The question reason is one test. I have two wifi 802.11n MIMO modules and did throughput test two times. At first time AccessPoint Tx0 signal goes through attn and cable only to STAtion Tx0, AP Tx1 -> STA Tx1. At second time AP Tx0 -> attn -> splitter + two cables to STA Tx0 and STA Tx1; AP Tx1 -> attn -> splitter + two cables to STA Tx0, Tx1.
Throughputs are same at booth test-setups.

I also did test on 10km link - I change AP antenna (linear polarization) with ~30dB cross-polarization ratio to antenna with ~15dB cross-polarization ratio and throughput (155Mbps) doesn't change. Datarate is 300Mbps (40MHz, 2x2, MCS15), but real throughput is only ~155Mbps - it's maximal throughput of those wifi modules.
So, seems that for MIMO wifi antenna cross-polarisation ratio isn't important. Where I'm wrong?
 

The cross-polarization ratio in antennas is used to share two separate channels on one frequency.
If you only operate one data link on one frequency, your observation would not reveal anything.
Only if you need to transmit two data links on one frequency, from one location to another, you can use two antennas on each end, and e.g. one transmitting vertically polarized wave will send its data signal to the vertically polarized receiving antenna, and vice versa.

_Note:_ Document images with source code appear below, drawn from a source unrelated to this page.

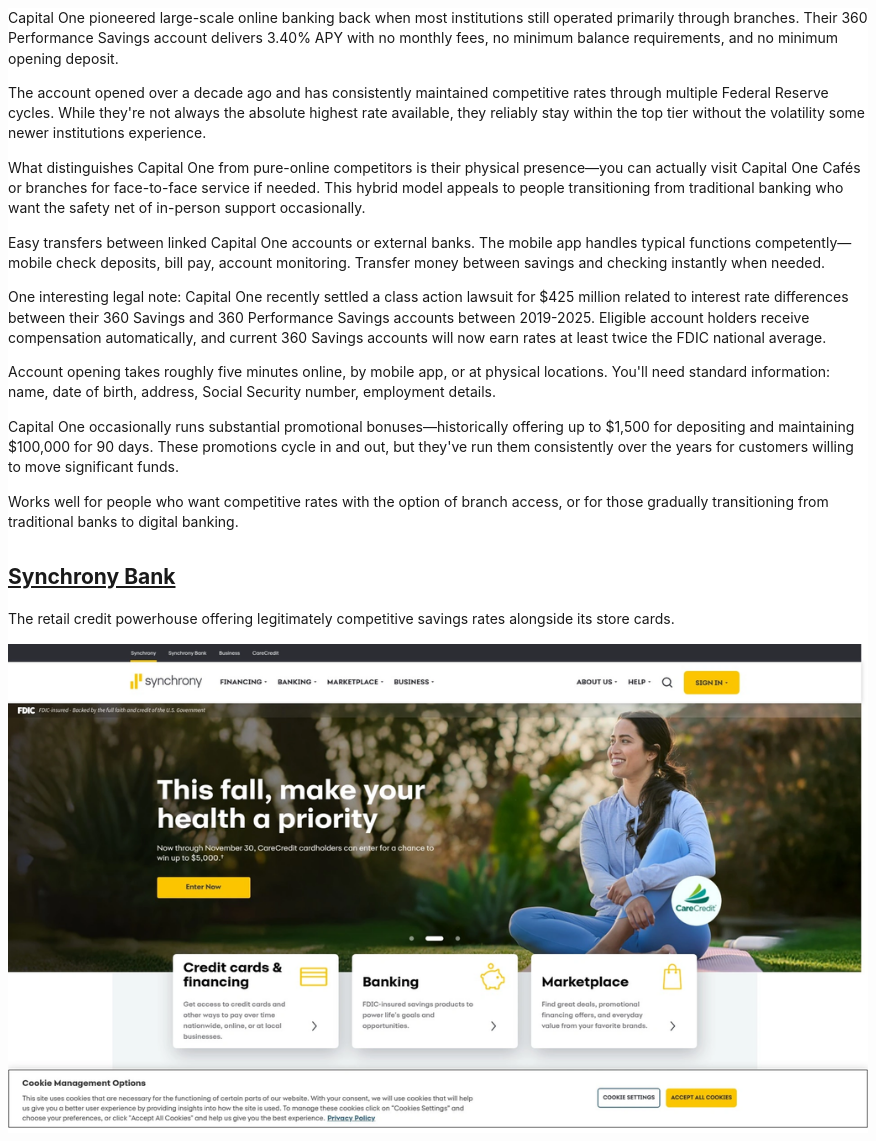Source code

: 
Capital One pioneered large-scale online banking back when most institutions still operated primarily through branches. Their 360 Performance Savings account delivers 3.40% APY with no monthly fees, no minimum balance requirements, and no minimum opening deposit.

The account opened over a decade ago and has consistently maintained competitive rates through multiple Federal Reserve cycles. While they're not always the absolute highest rate available, they reliably stay within the top tier without the volatility some newer institutions experience.

What distinguishes Capital One from pure-online competitors is their physical presence—you can actually visit Capital One Cafés or branches for face-to-face service if needed. This hybrid model appeals to people transitioning from traditional banking who want the safety net of in-person support occasionally.

Easy transfers between linked Capital One accounts or external banks. The mobile app handles typical functions competently—mobile check deposits, bill pay, account monitoring. Transfer money between savings and checking instantly when needed.

One interesting legal note: Capital One recently settled a class action lawsuit for $425 million related to interest rate differences between their 360 Savings and 360 Performance Savings accounts between 2019-2025. Eligible account holders receive compensation automatically, and current 360 Savings accounts will now earn rates at least twice the FDIC national average.

Account opening takes roughly five minutes online, by mobile app, or at physical locations. You'll need standard information: name, date of birth, address, Social Security number, employment details.

Capital One occasionally runs substantial promotional bonuses—historically offering up to $1,500 for depositing and maintaining $100,000 for 90 days. These promotions cycle in and out, but they've run them consistently over the years for customers willing to move significant funds.

Works well for people who want competitive rates with the option of branch access, or for those gradually transitioning from traditional banks to digital banking.

## **[Synchrony Bank](https://www.synchrony.com)**

The retail credit powerhouse offering legitimately competitive savings rates alongside its store cards.

![Synchrony Bank Screenshot](image/synchrony.webp)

If your antennas will have a good cross-pol specification each, then the data link with the horizontally polarized antennas will not interfere with the vertically polarized antennas in the other link.
The use of the orthogonally polarized antennas require fixed pointing of antennas used. Systems like this are used for satellite links and for microwave terrestrial links. Changes in pointing or involving reflections along the path degrade the cross-pol ratio. As Wifi is typically used in a varying environment, I do not think the use of orthogonally polarized antennas could bring an advantage.